The brakes remain unchanged from the existing Chorus but nearly everything else has.
The group features a new Ultra-Torque crank set and chainrings. It comes in a variety of configurations: 53/39, 52/36 and 50/34. It also comes in three lengths: 170, 172.5 and 175mm.The EPS derailleur, like it’s mechanical brother, will handle a cog as large as 29 teeth. Shift speed is noticeably quicker than with the mechanical group.
The button that conducts downshifts for the front and upshifts for the rear is easy to reach no matter whether your hands are on the hoods or in the drops. I’ve even shifted from the bar top with by extending my pinkie.
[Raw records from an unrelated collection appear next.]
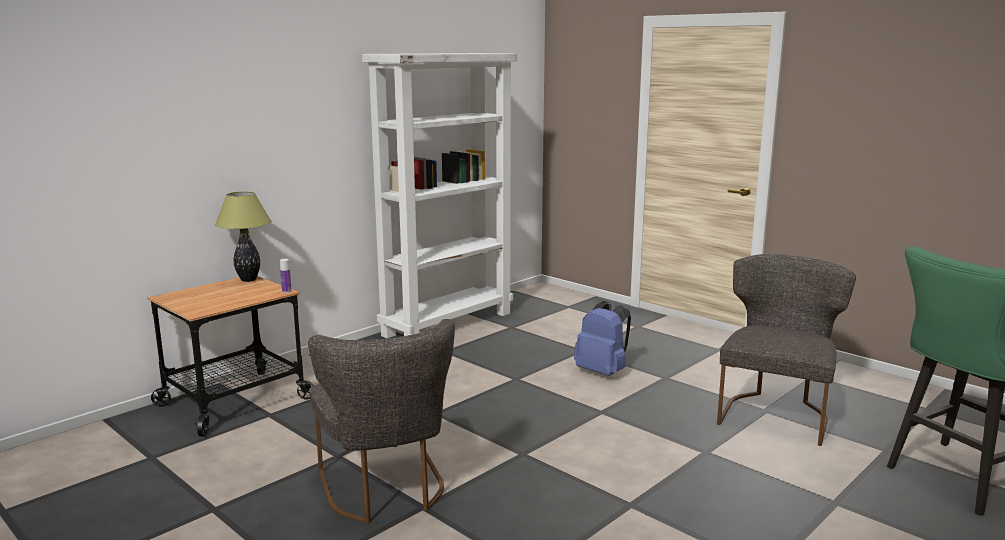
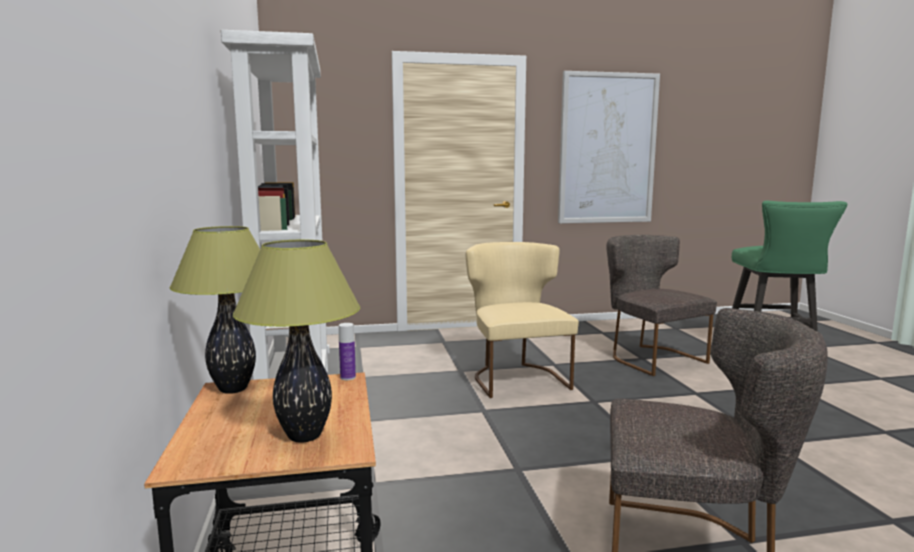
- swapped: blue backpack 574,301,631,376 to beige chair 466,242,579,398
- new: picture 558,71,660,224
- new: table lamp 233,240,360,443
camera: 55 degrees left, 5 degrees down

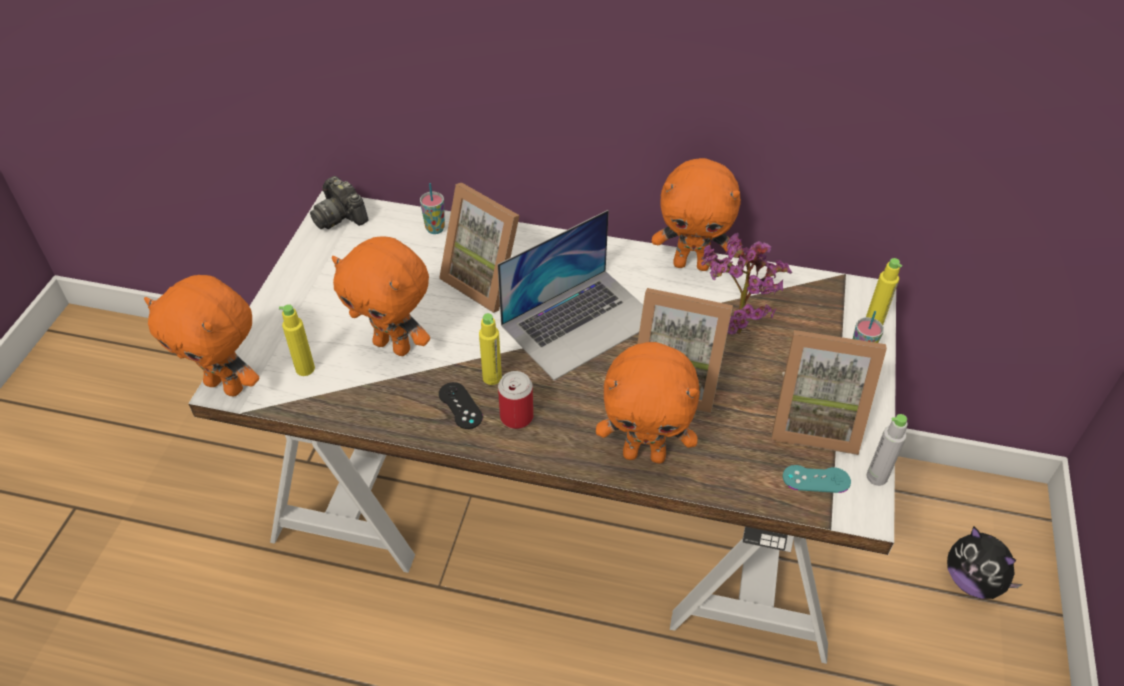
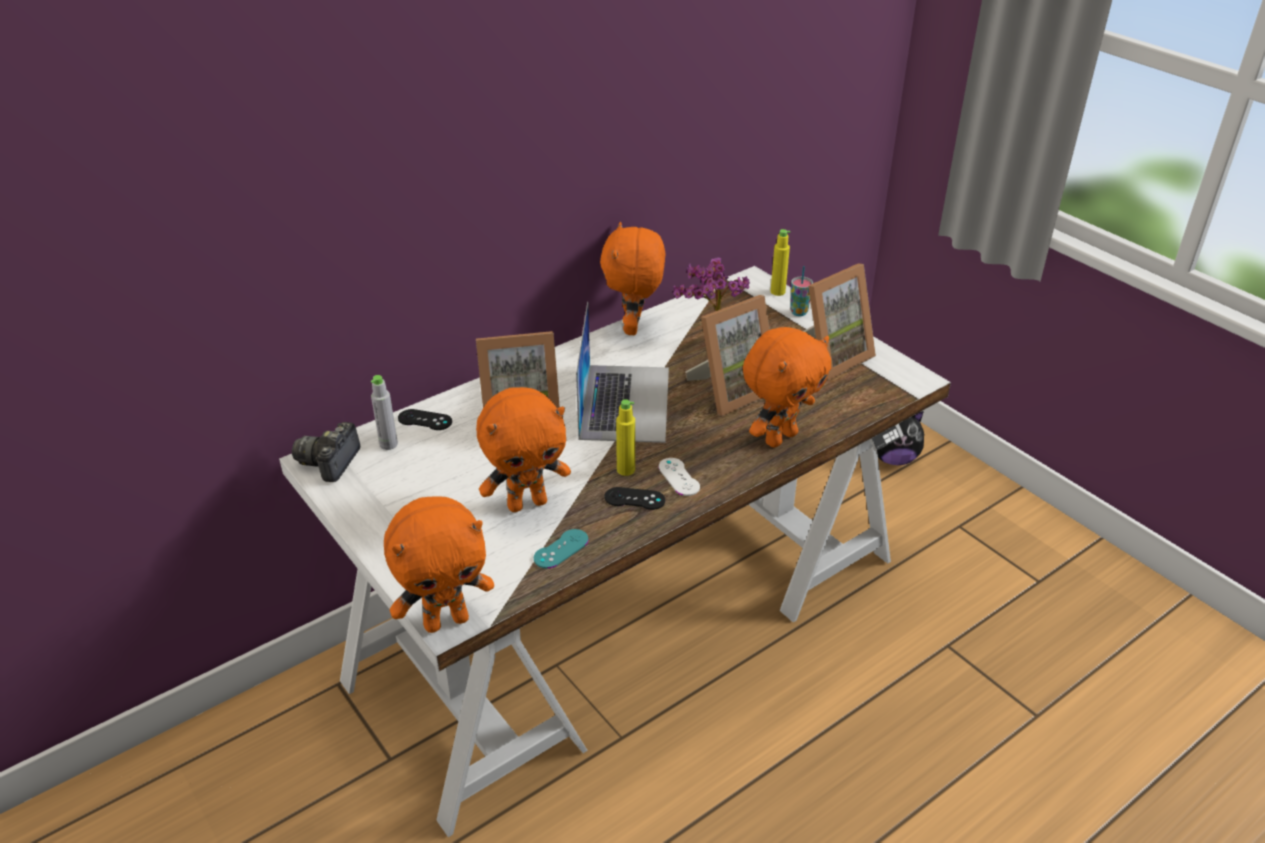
- rotated: orange plush toy 652,158,741,271 = 600,222,665,335 135 degrees clockwise
- rotated: photo camera 310,176,369,229 = 292,422,360,482 105 degrees clockwise
- swapped: cup 420,183,445,234 to black game controller 398,409,452,430
- gone: yellow bottle 279,304,315,376
- swapped: can 498,371,533,429 to white game controller 659,458,700,496
- shifted: grey bottle 867,414,908,486 to 371,375,398,450
- shifted: turquoise game controller 783,465,851,493 to 534,529,589,569
camera: 50 degrees left, 10 degrees down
Our ride was relatively brief, but my experience with Campagnolo is deep and varied. I liked this group a lot. Typically, the opposition friends of mine have had to Campy groups has been either the cost—for the upper-end groups—or the weight—for the lower-end groups. This Chorus group isn’t cheap, but it does a nice job of blending functionality, weight and cost.
Deer Valley ran the lifts for us so that those of us who reside at sea level so that we could do more than spend our time climbing at 3 mph. I managed to ride two bikes, the new Pivot Mach 4 Carbon and the Cannondale Trigger, both with 27.5″ wheels.
The ride with Pivot’s Chris Cocalis, Switchback’s Phil Booth and Byron of Bike Hugger was a pleasant reminder of why I miss downhill skiing—lift time with friends.
The new Mach 4—arguably Pivot’s most lauded and popular bike—moves to a new carbon fiber design. Cocalis worked with Shimano to make sure the frame would have routing options for both the mechanical XTR as well as the new Di2 XTR.
There’s a port on the bottom of the down tube for the Di2 battery. The new bike weighs in at only 22 lbs. and features a bit more travel than the previous version with 115mm of travel.
In my brief ride on it, I found the Mach 4 to be really nimble, especially in tight switchbacks and over undulating terrain. This is a bike I’d love to get more time on.
I couldn’t tell if the suspension was just a bit firm for my weight or if it simply wasn’t as active, but I wanted something a bit more supple on the down. The bike handled really well, though, and allowed me to pick my line with precision even at high speed.
After the lifts shut down I took both an electrically assisted Lapierre and a Haibike out on the trails. Considering I was riding platform pedals and a suspension set up for God knows whose weight, these bikes shouldn’t have been much fun, what with my cleats slipping off the pedals, but my experience was crazy fun.
The first thing I noticed is the way the altitude effects melted away. We were at 7000 feet and I rode to over 8000 feet without getting a headache. The Bosch system is not a throttle-assist; you must pedal. The computer gives you four pedal modes—eco, tour, sport and turbo—pretty self-explanatory. I tended to ride in tour and sport and found the system most effective and my control best when I kept my cadence up.
I’ve heard numerous concerns (some forwarded by IMBA) that electric-assist bikes don’t belong on trails, the riders will roost trails into ruts and traditional riders will get run over by the “cheaters.” I found that I was able to manage my efforts through wet spots so that I didn’t add to trail damage and the assistance allowed me to see far more of the mountain than I would have on my own.
Clearly, these bikes aren’t for everyone, but this thing could welcome a whole new segment of rider into off-road riding.